Extracted records
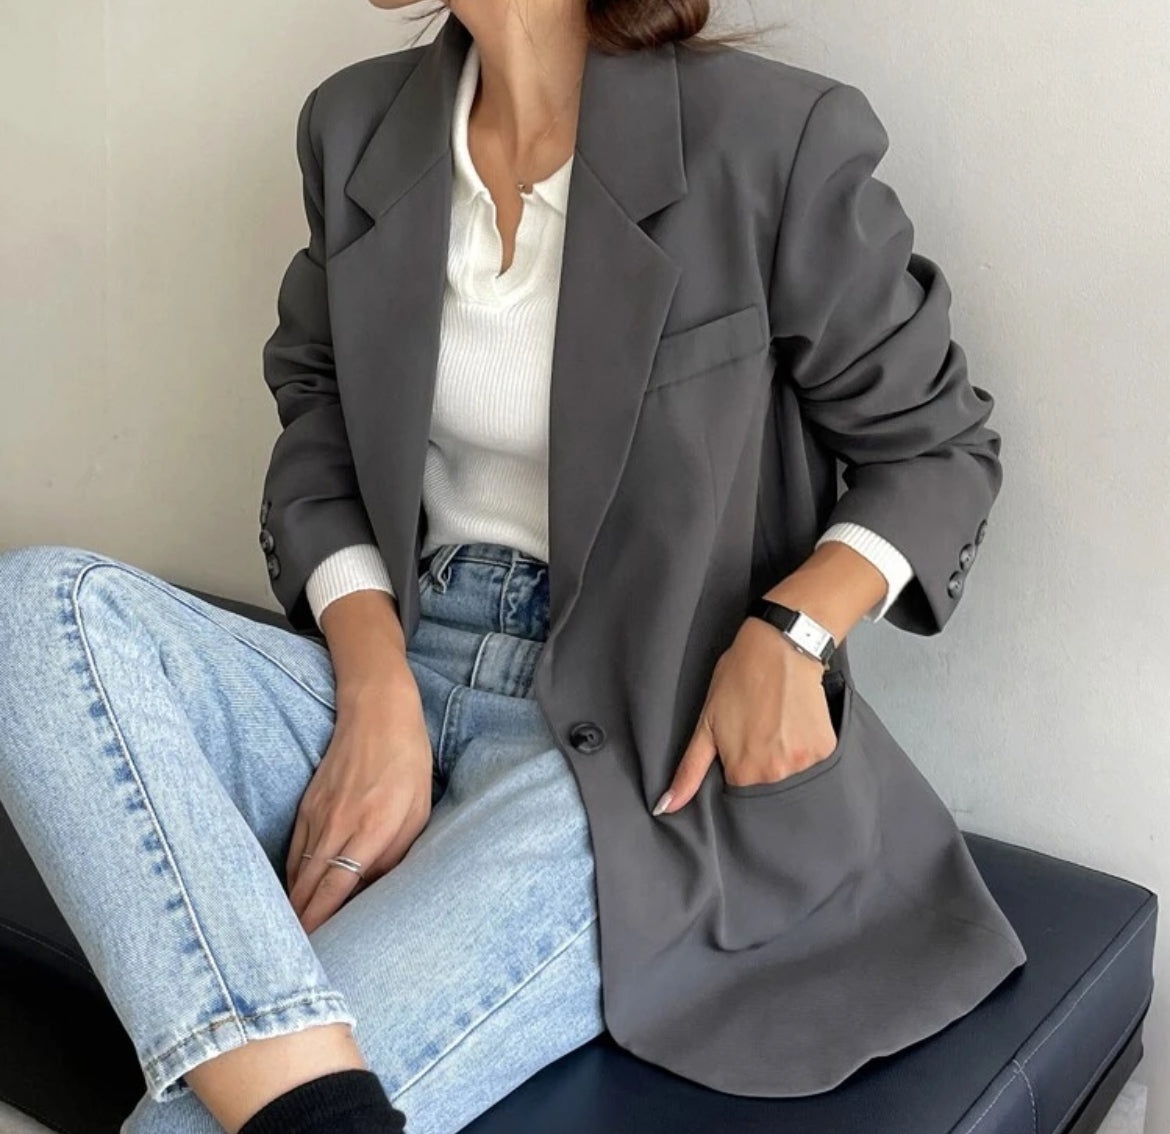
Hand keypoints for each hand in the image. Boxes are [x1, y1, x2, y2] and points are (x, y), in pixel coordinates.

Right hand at [285, 669, 432, 933]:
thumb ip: (397, 854)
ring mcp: (317, 815)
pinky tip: (294, 897)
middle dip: (299, 928)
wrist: (378, 712)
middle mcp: (338, 826)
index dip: (320, 926)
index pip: (336, 891)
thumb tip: (374, 893)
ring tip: (290, 940)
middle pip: (308, 889)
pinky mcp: (307, 806)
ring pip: (297, 873)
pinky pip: (295, 852)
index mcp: (372, 830)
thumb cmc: (408, 763)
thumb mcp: (418, 811)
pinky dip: (293, 878)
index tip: (313, 956)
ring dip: (292, 906)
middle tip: (294, 963)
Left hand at [652, 616, 838, 814]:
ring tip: (777, 723)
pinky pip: (813, 759)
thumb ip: (690, 770)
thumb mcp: (706, 723)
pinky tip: (795, 721)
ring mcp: (804, 762)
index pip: (739, 789)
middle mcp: (777, 774)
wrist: (780, 647)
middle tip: (759, 729)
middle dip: (761, 764)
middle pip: (766, 784)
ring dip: (784, 754)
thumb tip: (666, 807)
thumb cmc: (739, 679)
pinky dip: (805, 744)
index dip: (737, 766)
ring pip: (791, 773)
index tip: (739, 743)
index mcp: (744, 772)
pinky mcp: (826, 748)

### PROBLEM
Your copy should match every entry above exactly and contain no pictures.

### ANSWER BOX
Hand keypoints for each hand in the image. Boxes are [x1, y1, x2, y2] and points are (x, y), in pixel coordinates.

Right hand at [285, 669, 432, 933]:
thumb ip: (397, 854)
ring mcp: (317, 815)
pinky tip: (294, 897)
middle dip: (299, 928)
wrist: (378, 712)
middle mcp: (338, 826)
index dip: (320, 926)
index pip: (336, 891)
thumb tip: (374, 893)
ring tip: (290, 940)
middle pip: (308, 889)
pinky mcp: (307, 806)
ring pip: (297, 873)
pinky pip: (295, 852)
index mcp: (372, 830)
thumb cmc: (408, 763)
thumb mcp: (418, 811)
pinky dip: (293, 878)
index tip: (313, 956)
ring dip: (292, 906)
middle tip: (294, 963)
Left hand at [652, 616, 838, 814]:
ring tip: (777, 723)
pinky pip: (813, 759)
thumb ip: (690, 770)
thumb mcp: (706, 723)
pinky tip: (795, 721)
ring mcp: (804, 762)
index pip: (739, 789)
middle mcp: (777, 774)
wrist: (780, 647)
middle tip: (759, 729)
middle dip: (761, 764)
middle pip: (766, 784)
ring dip: (784, 754)
thumb tip: (666, 807)
thumb cmc: (739, 679)
pinky dip: (805, 744)
index dip: (737, 766)
ring pip: (791, 773)
index tip: (739, 743)
index mcp: (744, 772)
pinky mcp: (826, 748)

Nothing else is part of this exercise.